A couple weeks ago, I was reading Marie-Louise von Franz’s The Problem of the Puer Aeternus, and there were specific ways in which it struck me as quite relevant to Evangelion—in particular, that the children in this show are governed by adults who can’t, or won’t, really become adults. Here I don’t mean (for instance) Misato, whose occasionally childish behavior serves a different purpose, but Gendo and Fuyutsuki (and perhaps Ritsuko).
These adults resent and fear independent action, resorting to scolding to manipulate the children. They create a world in which “adulthood” is synonymous with “shutting up and doing as you’re told.” They pine after unavailable love objects and live in state of where they are in active denial of death, yet they always have their finger on the trigger to blow the world up. “Life is death” (Franz writes) “and if you accept life and move into it…you are moving toward your own death. Death is the goal of life.” I do not entirely agree with that, but I found it resonated quite a bit in thinking about the show. I usually have Evangelion tagged as the weird Freudian show and Utena as the weird Jungian show but maybe they’re both weird hybrids.…
The summary some poor soul at either FUNimation or Apple TV came up with: “Betrayed by those he believed in, Shinji looks into the depths of his own soul and questions his reason for existing. Is there any salvation for a young man who has rejected everything? Reality and the world are quickly shut away in the darkness of his heart...”
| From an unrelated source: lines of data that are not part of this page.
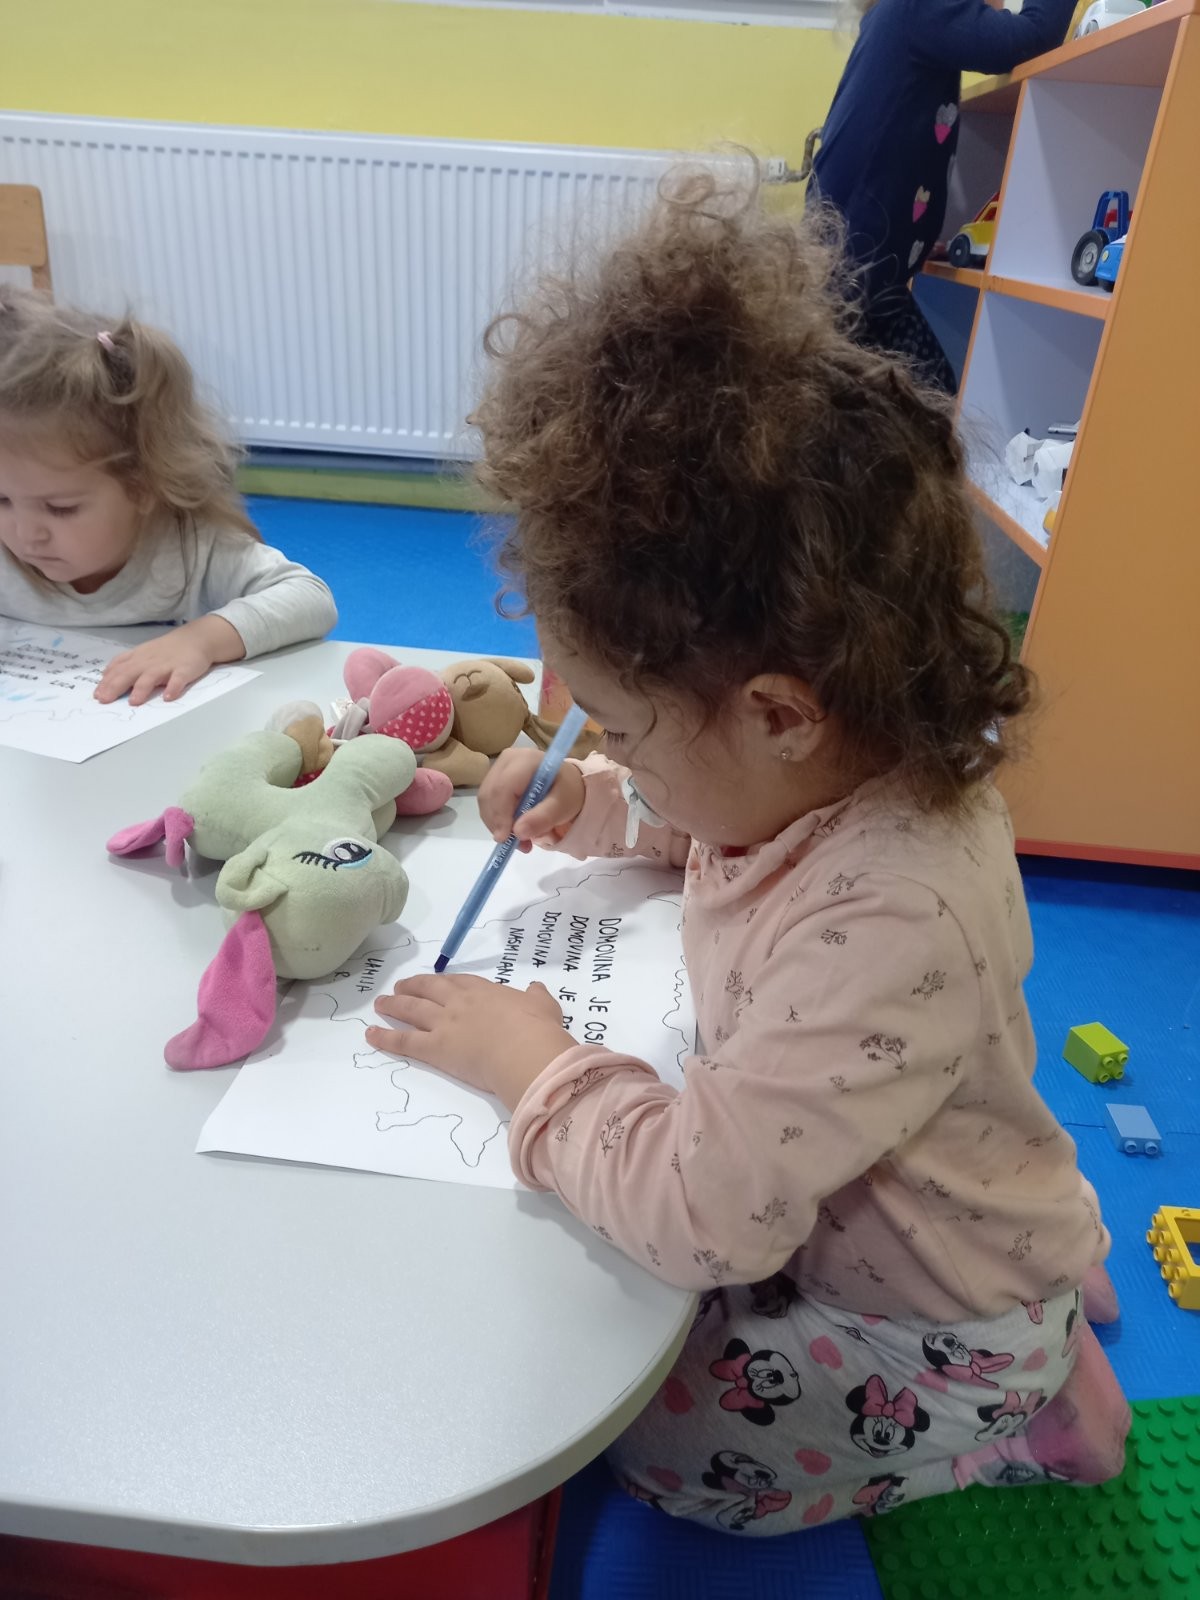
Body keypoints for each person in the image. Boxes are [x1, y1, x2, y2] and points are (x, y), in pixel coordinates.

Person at [366, 166, 1129, 1534]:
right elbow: (732, 821)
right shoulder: (850, 752)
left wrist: (535, 1068)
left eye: (624, 729)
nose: (603, 745)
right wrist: (604, 803)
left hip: (921, 1319)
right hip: (946, 1202)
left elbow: (705, 1216)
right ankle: (1044, 1294)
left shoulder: (888, 915)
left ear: (779, 711)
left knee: (644, 1441)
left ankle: (1022, 1409)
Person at [0, 289, 336, 704]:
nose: (25, 534)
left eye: (60, 508)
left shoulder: (190, 548)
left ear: (143, 485)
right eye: (1, 501)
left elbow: (310, 598)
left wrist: (201, 640)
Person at [808, 0, 1078, 391]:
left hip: (861, 271)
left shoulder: (905, 16)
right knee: (913, 398)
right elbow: (1029, 38)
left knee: (924, 393)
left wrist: (909, 240)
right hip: (855, 279)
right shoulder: (919, 7)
Dept of inappropriate laughter: when BDM’s like “Kaworu’s saying Lilin and he’s like okay we call ourselves Japanese but your way is fine too I guess.…”
I think to resolve the problem of "can these beings co-exist," in my own relationship with the show/ reading of the show, I'd really need to better understand 1. what the angels are, 2. what started the conflict, and 3. what the angels as a whole are doing on a symbolic level, and I can't ever figure out any of those in fine enough detail. I know there are official explanations to 1, with all the ancient aliens stuff, but that never feels satisfying to me.
Regardless, it *feels* right to say that co-existence is possible.